* [Excerpt provided]:
»»
Find $\min \int_0^{x\arctan x}\frac{e^{t-\cos t}}{1+t^{2023}}\mathrm dt$

Question

Find the minimum value of : $$f(x) = \int_0^{x\arctan x}\frac{e^{t-\cos t}}{1+t^{2023}}\mathrm dt$$

Using FTC, we have ;

$$f'(x) = \frac{e^{x\arctan x - \cos (x\arctan x)}}{1+x\arctan x}.(\arctan x + \frac{x}{x^2 + 1})$$

For $f$ to be minimum, $f' = 0\implies\arctan x = -\frac{x}{x^2 + 1}$

However, I can't proceed further and don't find it much useful.

This question appeared today in my test (JEE) for which I had an average of 3.5 minutes to solve it. But in such short time, I am failing to find a short and elegant method.
««
* [Exercise instructions]: Pick up the forum question above about finding the minimum value of the integral f(x) and continue writing it from after its final sentence.

* [Saved data entries]:
»»
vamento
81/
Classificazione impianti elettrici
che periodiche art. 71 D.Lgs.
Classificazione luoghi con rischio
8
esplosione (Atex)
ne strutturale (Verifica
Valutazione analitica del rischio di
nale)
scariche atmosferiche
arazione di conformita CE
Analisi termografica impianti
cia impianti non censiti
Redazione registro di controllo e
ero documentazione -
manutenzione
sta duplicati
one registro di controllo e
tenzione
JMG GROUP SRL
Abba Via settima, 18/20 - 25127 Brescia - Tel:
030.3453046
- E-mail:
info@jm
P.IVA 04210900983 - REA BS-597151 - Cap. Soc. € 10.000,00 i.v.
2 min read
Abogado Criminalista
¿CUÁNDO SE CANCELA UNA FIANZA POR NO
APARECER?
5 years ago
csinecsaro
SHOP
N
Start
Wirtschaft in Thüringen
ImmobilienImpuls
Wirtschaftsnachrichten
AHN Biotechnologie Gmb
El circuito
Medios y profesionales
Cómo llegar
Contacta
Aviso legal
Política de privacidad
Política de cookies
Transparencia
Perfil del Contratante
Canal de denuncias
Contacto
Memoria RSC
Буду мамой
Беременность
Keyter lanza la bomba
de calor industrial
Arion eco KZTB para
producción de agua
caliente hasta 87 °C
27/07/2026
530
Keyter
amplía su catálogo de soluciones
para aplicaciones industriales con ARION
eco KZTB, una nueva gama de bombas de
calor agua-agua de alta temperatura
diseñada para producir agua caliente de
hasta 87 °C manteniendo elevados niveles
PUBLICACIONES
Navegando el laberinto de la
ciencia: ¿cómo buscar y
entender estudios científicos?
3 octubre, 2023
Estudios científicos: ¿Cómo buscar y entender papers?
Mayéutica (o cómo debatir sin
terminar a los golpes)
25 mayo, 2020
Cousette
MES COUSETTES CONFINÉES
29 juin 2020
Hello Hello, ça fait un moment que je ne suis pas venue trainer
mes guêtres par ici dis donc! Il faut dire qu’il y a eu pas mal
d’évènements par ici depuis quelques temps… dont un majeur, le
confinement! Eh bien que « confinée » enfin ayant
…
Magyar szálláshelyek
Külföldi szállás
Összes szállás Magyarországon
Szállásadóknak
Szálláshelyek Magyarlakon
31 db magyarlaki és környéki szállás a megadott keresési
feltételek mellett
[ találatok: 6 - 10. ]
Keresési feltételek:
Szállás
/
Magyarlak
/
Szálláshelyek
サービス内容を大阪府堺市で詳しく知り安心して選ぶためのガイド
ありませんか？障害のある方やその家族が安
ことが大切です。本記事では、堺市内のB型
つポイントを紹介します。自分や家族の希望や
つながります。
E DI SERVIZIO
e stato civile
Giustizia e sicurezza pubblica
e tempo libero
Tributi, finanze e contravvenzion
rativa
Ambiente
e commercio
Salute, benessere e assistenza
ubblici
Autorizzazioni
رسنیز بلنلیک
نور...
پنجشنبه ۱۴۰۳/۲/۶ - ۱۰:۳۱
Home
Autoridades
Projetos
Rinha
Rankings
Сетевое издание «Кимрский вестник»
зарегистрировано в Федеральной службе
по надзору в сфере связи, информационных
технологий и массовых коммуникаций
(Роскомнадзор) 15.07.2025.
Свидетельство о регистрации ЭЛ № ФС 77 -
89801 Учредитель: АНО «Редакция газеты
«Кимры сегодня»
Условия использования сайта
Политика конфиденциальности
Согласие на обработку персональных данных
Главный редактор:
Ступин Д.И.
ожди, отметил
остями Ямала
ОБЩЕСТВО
««
* [Output for this exercise]:
Answer 1

Find the minimum value of :$$f(x)=\int_0^{x\arctan x}\frac{e^{t-\cos t}}{1+t^{2023}}\,\mathrm dt$$

Since $\;x\arctan x>0\;$ for any $\;x\neq0\;$ and $\;\dfrac{e^{t-\cos t}}{1+t^{2023}}>0\;$ for any $\;t\geqslant0\,,\;$ it follows that

$f(x)>0\;$ for any $\;x\neq0\,,\;$ hence

the minimum value of $\,f(x)\,$ is

$f(0)=0\,$.